I can only think that women are seen by women as different from men. The head of the National Organisation of Women in the US, Terry O’Neill, wants parity of gender in Obama’s cabinet:
I think that if half of the cabinet were women and half of the Supreme Court and half of Congress were women, we would see a lot more policies for expanding education and health care and social services that allow communities to thrive,’ O’Neill explained. ‘We’d see a lot less spending on military weapons systems, and we would also see a lot less of the most powerful, moneyed people not paying their fair share.’
What happened to the best person for the job? Don’t even ask. And yet there is this other side of the story which suggests that women don’t get to the top because they don’t want to.

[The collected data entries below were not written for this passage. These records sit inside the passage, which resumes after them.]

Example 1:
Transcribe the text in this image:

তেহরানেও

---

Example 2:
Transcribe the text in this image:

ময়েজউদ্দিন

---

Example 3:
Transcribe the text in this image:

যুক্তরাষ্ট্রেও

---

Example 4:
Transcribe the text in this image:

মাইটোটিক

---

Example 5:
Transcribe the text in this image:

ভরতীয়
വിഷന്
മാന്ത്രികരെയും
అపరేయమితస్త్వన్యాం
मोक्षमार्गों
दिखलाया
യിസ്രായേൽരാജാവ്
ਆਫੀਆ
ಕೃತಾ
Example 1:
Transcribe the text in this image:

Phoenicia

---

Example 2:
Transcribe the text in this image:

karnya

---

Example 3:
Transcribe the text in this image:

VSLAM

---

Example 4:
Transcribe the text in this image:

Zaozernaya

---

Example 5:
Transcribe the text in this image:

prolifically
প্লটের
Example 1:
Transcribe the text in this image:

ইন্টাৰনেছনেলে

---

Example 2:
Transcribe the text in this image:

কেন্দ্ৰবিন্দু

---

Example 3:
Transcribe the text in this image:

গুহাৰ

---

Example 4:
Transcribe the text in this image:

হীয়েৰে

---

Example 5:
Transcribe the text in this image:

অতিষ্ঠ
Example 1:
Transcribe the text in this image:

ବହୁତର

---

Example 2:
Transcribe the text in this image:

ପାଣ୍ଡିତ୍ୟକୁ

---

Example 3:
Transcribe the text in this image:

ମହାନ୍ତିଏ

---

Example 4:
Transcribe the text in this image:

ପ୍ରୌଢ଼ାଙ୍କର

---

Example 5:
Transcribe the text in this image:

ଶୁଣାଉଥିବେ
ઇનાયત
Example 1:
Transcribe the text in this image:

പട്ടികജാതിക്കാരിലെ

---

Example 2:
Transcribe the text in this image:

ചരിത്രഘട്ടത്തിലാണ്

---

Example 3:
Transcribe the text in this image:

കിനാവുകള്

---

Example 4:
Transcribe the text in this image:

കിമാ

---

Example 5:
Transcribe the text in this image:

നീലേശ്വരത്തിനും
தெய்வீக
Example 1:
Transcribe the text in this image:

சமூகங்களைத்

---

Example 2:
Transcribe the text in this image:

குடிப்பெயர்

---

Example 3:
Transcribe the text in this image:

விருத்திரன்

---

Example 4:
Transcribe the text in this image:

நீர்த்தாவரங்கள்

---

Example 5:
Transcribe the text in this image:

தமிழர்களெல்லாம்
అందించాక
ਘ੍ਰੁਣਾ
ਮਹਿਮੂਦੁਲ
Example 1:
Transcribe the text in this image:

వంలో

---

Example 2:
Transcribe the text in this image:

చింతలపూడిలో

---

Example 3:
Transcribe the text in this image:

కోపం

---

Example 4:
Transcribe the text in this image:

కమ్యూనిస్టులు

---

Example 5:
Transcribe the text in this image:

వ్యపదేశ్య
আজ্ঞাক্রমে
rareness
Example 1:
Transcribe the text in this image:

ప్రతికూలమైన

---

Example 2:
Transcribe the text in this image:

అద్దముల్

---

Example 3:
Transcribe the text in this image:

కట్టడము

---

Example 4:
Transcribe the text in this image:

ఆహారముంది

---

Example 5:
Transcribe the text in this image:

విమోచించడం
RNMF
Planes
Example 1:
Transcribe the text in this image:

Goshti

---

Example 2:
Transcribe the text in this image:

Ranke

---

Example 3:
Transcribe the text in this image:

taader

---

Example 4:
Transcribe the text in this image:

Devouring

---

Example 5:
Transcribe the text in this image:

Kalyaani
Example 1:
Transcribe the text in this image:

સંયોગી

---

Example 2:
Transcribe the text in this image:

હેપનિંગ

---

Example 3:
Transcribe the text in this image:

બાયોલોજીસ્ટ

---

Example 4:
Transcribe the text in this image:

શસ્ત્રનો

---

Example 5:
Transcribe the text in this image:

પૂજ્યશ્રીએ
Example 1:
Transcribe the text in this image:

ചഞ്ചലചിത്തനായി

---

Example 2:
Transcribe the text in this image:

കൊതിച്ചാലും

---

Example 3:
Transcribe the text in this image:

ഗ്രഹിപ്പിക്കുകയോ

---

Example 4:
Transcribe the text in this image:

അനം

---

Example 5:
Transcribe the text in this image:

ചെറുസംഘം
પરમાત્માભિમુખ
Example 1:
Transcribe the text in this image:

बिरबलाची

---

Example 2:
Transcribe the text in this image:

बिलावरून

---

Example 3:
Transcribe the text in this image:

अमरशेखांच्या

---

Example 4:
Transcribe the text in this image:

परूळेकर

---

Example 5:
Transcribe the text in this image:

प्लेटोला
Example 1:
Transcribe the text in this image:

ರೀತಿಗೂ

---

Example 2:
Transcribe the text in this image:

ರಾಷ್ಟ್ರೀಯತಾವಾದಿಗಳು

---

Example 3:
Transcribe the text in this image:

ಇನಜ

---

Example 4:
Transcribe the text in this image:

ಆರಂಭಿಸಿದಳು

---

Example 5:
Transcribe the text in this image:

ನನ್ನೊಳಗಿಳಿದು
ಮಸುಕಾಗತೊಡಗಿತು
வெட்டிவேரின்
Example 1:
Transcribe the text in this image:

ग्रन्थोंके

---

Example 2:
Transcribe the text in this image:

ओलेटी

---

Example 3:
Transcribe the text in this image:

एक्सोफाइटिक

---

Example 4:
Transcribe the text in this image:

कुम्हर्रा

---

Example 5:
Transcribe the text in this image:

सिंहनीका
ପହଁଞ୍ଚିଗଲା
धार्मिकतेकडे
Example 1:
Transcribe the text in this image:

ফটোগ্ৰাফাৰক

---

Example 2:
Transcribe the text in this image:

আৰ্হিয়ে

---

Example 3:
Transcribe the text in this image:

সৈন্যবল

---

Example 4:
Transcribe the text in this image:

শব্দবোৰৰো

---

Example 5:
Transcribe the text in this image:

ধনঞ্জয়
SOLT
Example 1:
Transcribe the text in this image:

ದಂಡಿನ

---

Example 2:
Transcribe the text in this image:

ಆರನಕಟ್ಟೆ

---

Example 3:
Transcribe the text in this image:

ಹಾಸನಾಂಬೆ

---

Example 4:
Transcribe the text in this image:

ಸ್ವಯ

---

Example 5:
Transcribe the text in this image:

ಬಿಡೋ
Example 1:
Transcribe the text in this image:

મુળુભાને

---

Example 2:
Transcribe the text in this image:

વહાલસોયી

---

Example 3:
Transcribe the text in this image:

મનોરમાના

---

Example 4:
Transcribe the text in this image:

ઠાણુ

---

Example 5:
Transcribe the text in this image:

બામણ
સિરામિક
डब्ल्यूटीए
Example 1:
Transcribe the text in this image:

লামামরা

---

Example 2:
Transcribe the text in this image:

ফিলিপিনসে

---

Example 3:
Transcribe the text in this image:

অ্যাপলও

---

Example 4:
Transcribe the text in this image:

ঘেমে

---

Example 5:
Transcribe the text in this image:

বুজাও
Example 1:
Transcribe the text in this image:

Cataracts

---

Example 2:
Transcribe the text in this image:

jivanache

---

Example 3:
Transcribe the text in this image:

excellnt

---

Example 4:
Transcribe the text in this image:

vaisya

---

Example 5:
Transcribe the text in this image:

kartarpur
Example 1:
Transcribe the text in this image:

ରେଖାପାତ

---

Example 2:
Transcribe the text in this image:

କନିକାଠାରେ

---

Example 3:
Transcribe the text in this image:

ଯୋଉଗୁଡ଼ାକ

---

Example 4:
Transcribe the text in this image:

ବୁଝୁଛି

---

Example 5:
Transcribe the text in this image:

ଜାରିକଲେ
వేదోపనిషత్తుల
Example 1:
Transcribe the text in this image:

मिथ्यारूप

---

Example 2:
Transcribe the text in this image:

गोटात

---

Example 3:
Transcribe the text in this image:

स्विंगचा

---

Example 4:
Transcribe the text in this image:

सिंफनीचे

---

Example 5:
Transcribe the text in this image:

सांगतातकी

‘Why Women Still Can’t Have It All,’ a recent, widely discussed Atlantic cover story, should help redirect the conversation to the obvious: it’s the kids. The author, Princeton professor Anne-Marie Slaughter, described leaving ‘work I loved’—being the director of policy planning at the State Department, and the first female one, at that—to spend more time with her troubled teenage son. She had discovered, you see, that running a government agency means that you don’t see your kids much.
Slaughter stumbled onto a truth that many are reluctant to admit: women are less inclined than men to think that power and status are worth the sacrifice of a close relationship with their children. Academics and policymakers in what’s called the “work/family” field believe that things don’t have to be this way. But nothing in the array of work/family policy prescriptions—family leave, child care, antidiscrimination lawsuits, flextime, and getting men to cut their work hours—will lead women to infiltrate the occupational 1 percent. They simply don’t want to.
And the conclusion after a very long article:
Most women will continue to prefer long maternity leave, reduced hours, and part-time and flexible jobs. The end of men? Not in Alphaville.
The world of work is long, hard, exacting, tedious and competitive especially at the top. It wears you down. If there’s a nicer, sweeter, more gentle alternative it is not surprising when someone chooses that alternative instead.